In algebra, the order of operations is a set of rules that governs the sequence in which calculations are performed. These rules are essential to ensure that mathematics is consistent. When faced with expressions involving multiple operations like addition, subtraction, multiplication, and division, following the order of operations ensures that we obtain the correct result.

A common mnemonic for remembering the order is "PEMDAS," which stands for:

• Parentheses
• Exponents
• Multiplication
• Division
• Addition
• Subtraction

In our exercise, we're focused on addition and subtraction. The rule is to perform these operations from left to right.
Ordering the operations correctly is crucial, as doing them out of order can lead to incorrect answers. By following these rules, you can simplify complex operations accurately and efficiently.

Integer arithmetic is the branch of arithmetic dealing with whole numbers, both positive and negative. In our exercise, we are dealing with integer operations involving addition and subtraction. Often, confusion arises with operations like subtracting a negative number, but with some understanding, it becomes straightforward.

Here are some key points to remember:

• Negative and positive values are treated differently, and their operations need careful attention.
• Subtracting a negative integer is the same as adding its positive counterpart.
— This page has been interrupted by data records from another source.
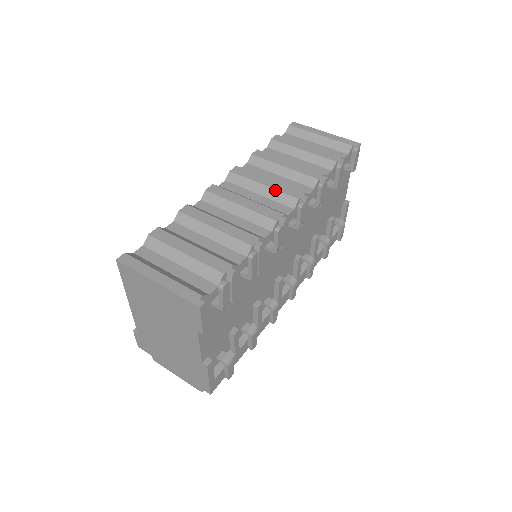
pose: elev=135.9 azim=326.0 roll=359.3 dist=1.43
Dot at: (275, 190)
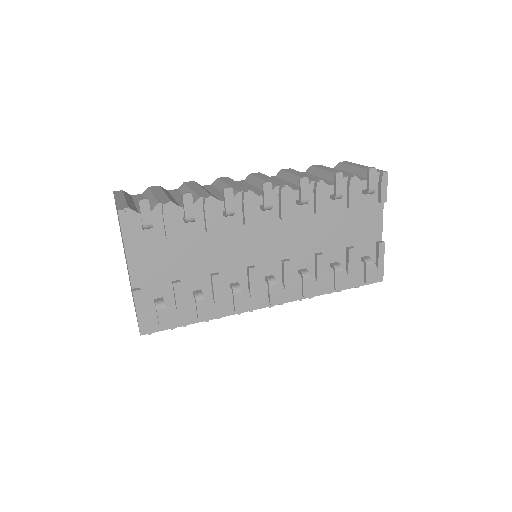
Dot at: occluded
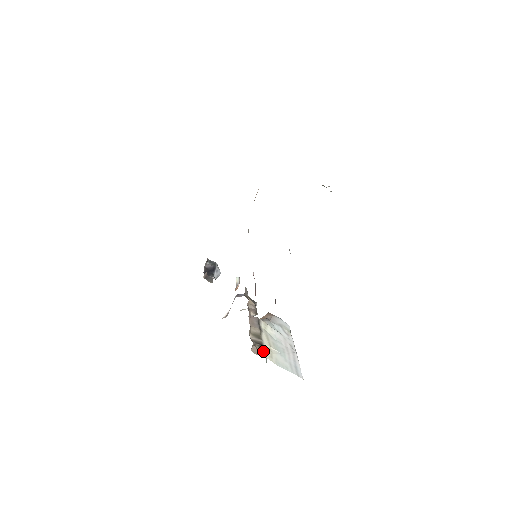
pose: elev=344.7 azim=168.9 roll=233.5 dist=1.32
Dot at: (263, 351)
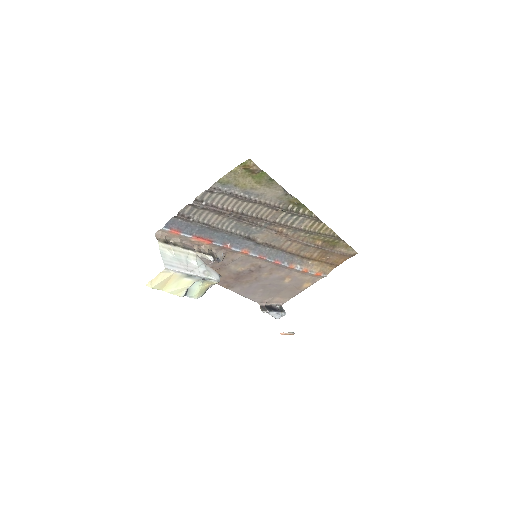
Dot at: (162, 241)
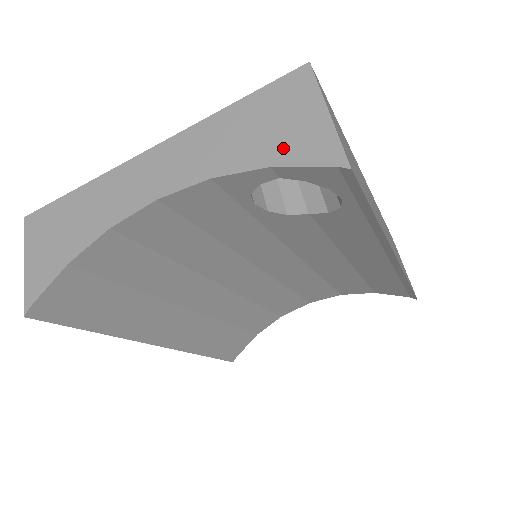
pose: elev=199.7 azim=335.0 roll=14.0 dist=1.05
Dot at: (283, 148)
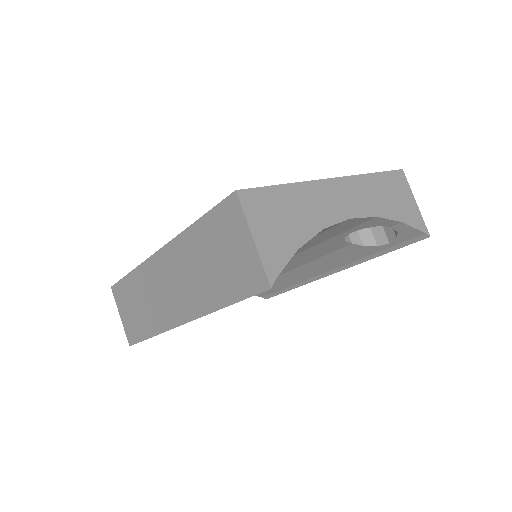
Dot at: (404, 214)
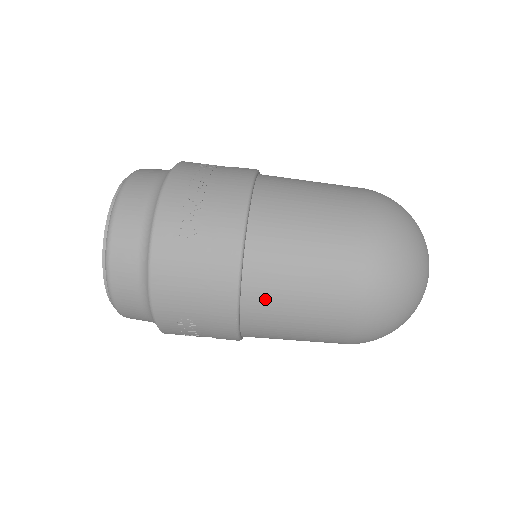
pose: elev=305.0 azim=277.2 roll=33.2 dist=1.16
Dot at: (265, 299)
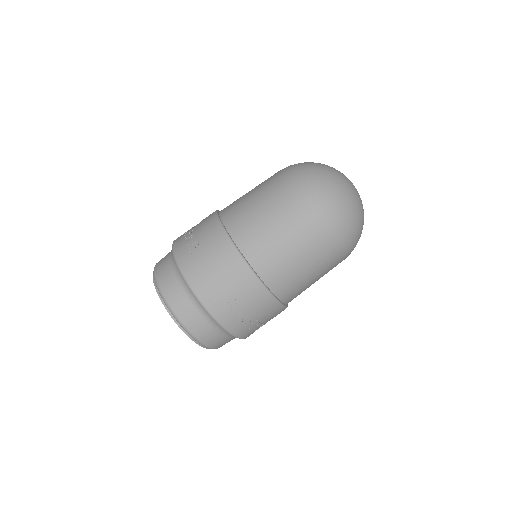
Dot at: occluded
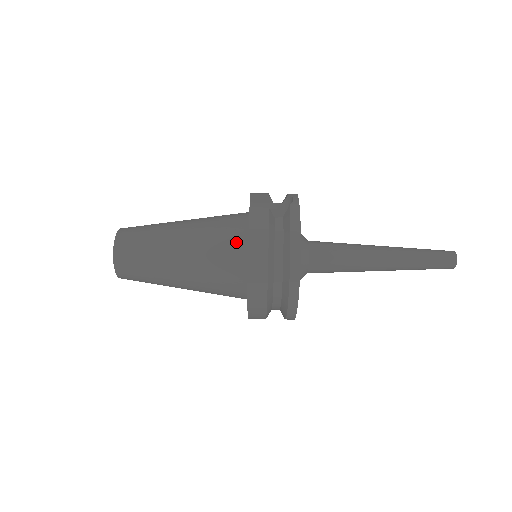
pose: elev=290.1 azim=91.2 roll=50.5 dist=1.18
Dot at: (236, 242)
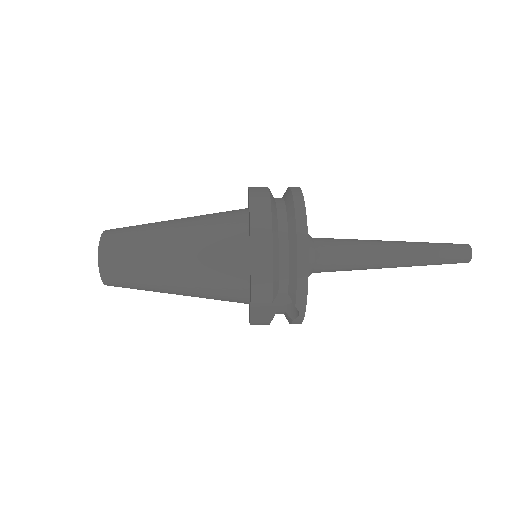
Dot at: occluded
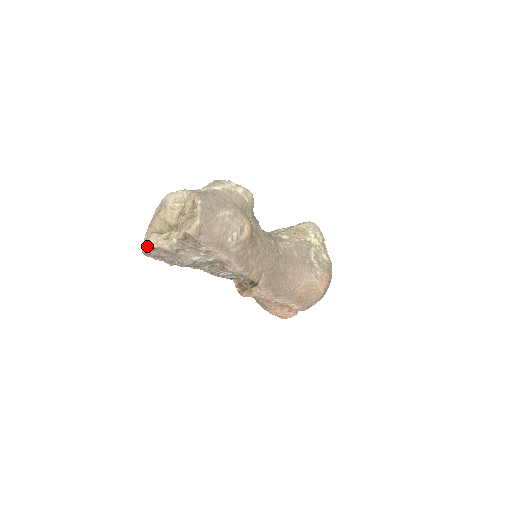
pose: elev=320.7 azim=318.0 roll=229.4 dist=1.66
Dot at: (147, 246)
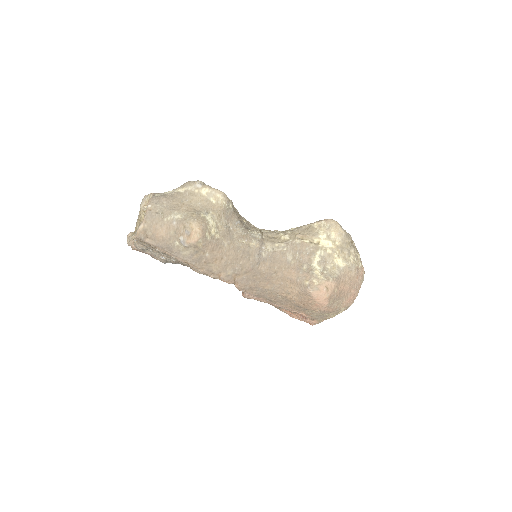
Dot at: occluded
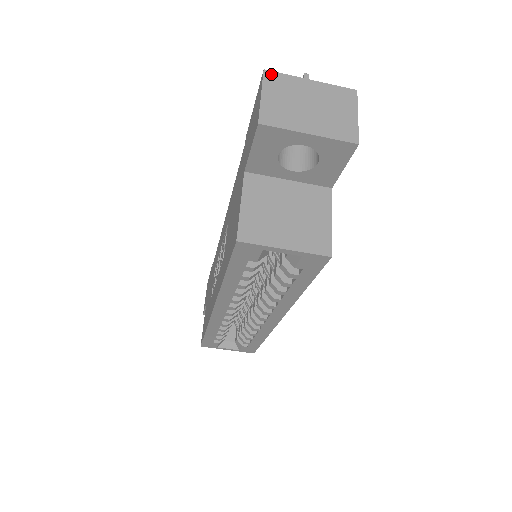
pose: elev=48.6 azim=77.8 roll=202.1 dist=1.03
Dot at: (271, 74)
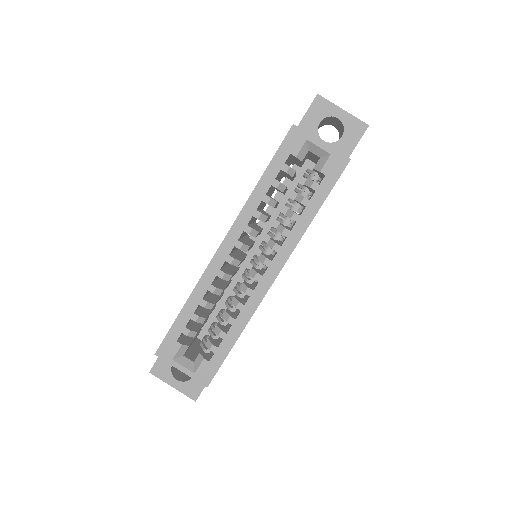
Dot at: occluded
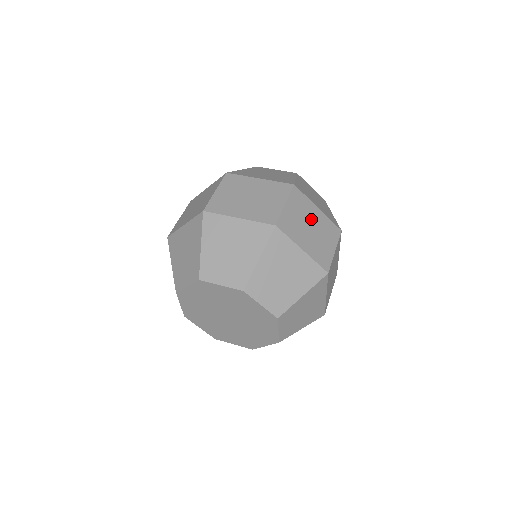
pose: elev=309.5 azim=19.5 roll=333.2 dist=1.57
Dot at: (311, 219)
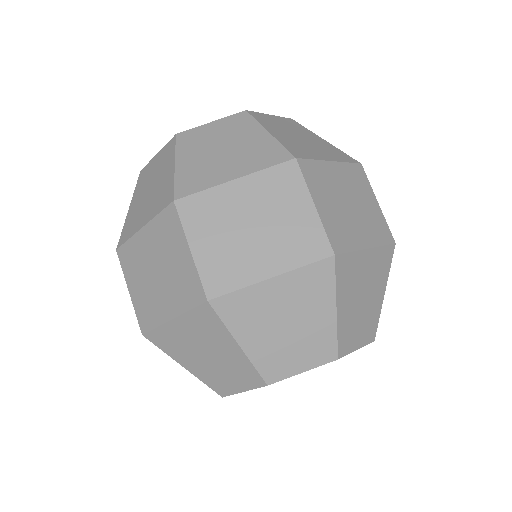
Dot at: (340, 189)
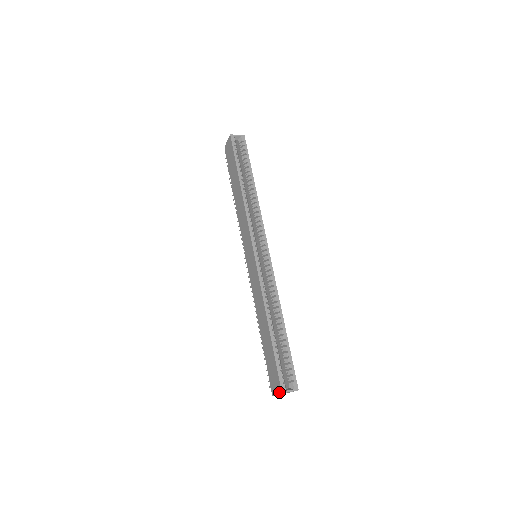
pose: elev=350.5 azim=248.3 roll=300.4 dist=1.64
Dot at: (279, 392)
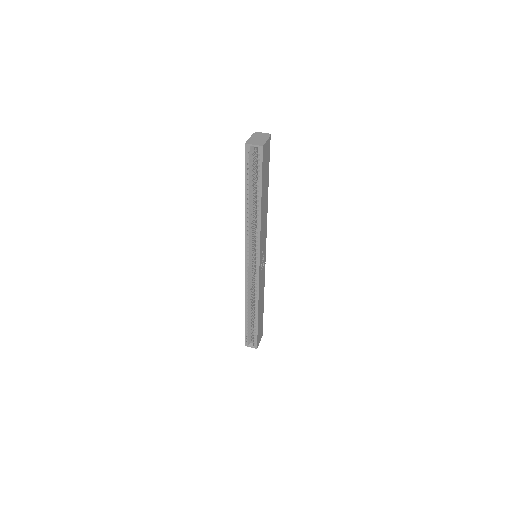
Dot at: occluded
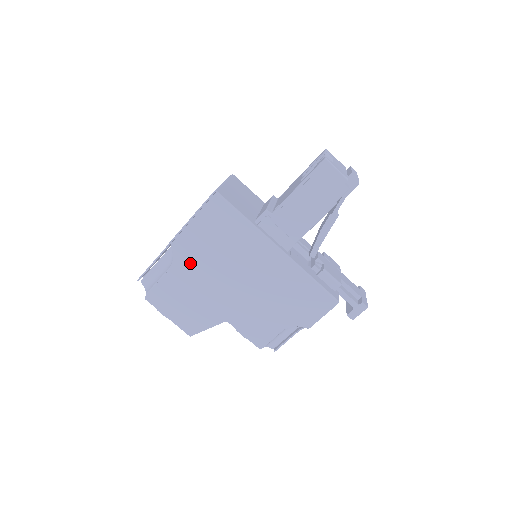
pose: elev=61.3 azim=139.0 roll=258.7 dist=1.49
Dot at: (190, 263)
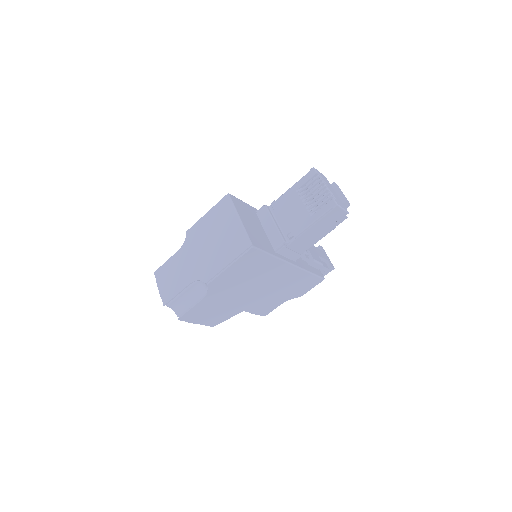
Dot at: (222, 291)
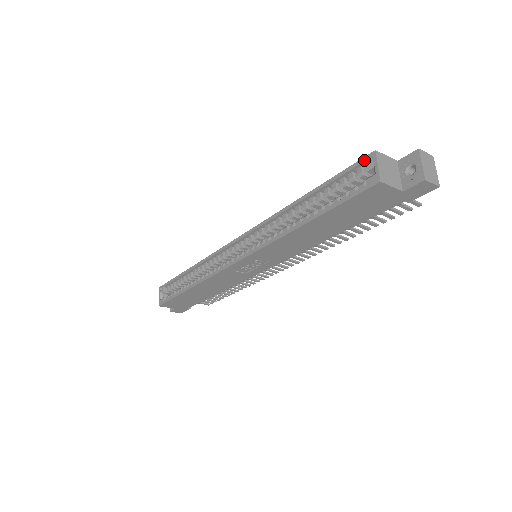
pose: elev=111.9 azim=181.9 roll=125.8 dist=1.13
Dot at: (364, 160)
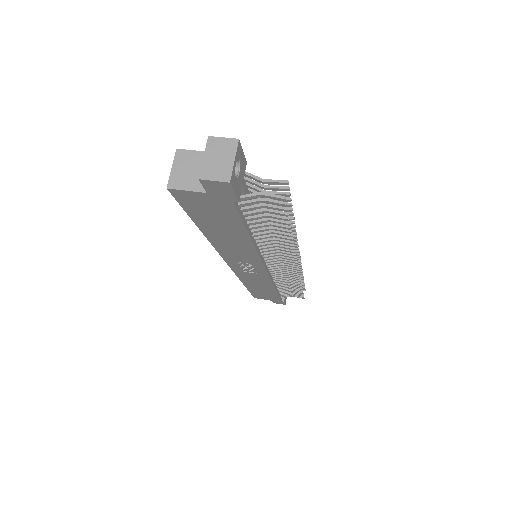
Dot at: occluded
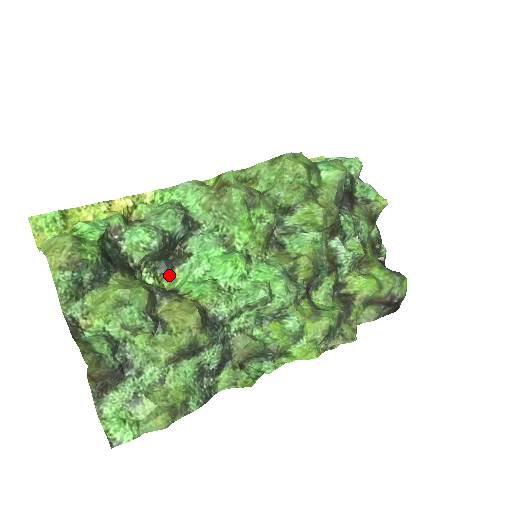
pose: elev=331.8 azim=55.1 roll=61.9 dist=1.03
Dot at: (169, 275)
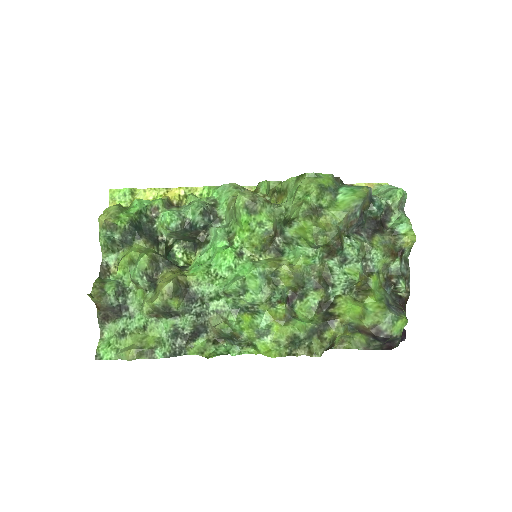
Dot at: (195, 255)
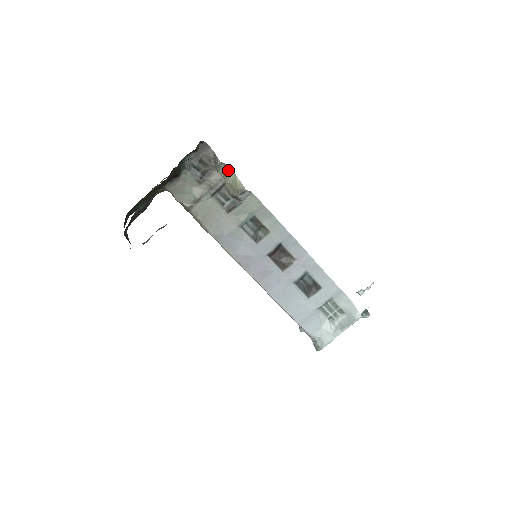
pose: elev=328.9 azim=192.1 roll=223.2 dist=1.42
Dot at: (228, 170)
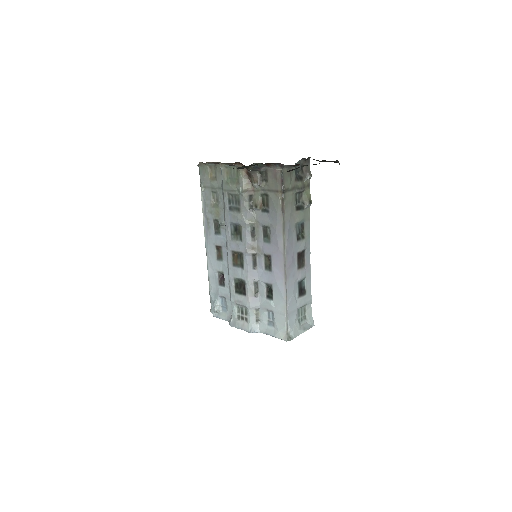
Dot at: (309, 185)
For instance, \(-(-3)\) is equivalent to \(+3\).
• Add or subtract in the order as they appear in the expression when no parentheses guide otherwise.

Through practice, working with integers becomes easy, allowing you to handle more complex expressions with confidence.

Simplification in algebra involves reducing an expression to its simplest form while retaining its equivalence. The goal is to make calculations easier and reduce the chances for mistakes. In our example, we carry out simplification by performing the operations in a step-by-step manner, adhering to the rules.

When simplifying the expression \(-6 - (-3) + 8 - 11\):

• First, recognize that \(-(-3)\) becomes \(+3\), by the rule that subtracting a negative turns into addition.
• Next, rewrite the expression as \(-6 + 3 + 8 - 11\).
• Then, compute sequentially left to right: \(-6 + 3 = -3\), \(-3 + 8 = 5\), and finally \(5 - 11 = -6\).

Each of these simplification steps is necessary to reach the final and correct answer. By consistently applying these steps, students can solve similar algebraic problems successfully.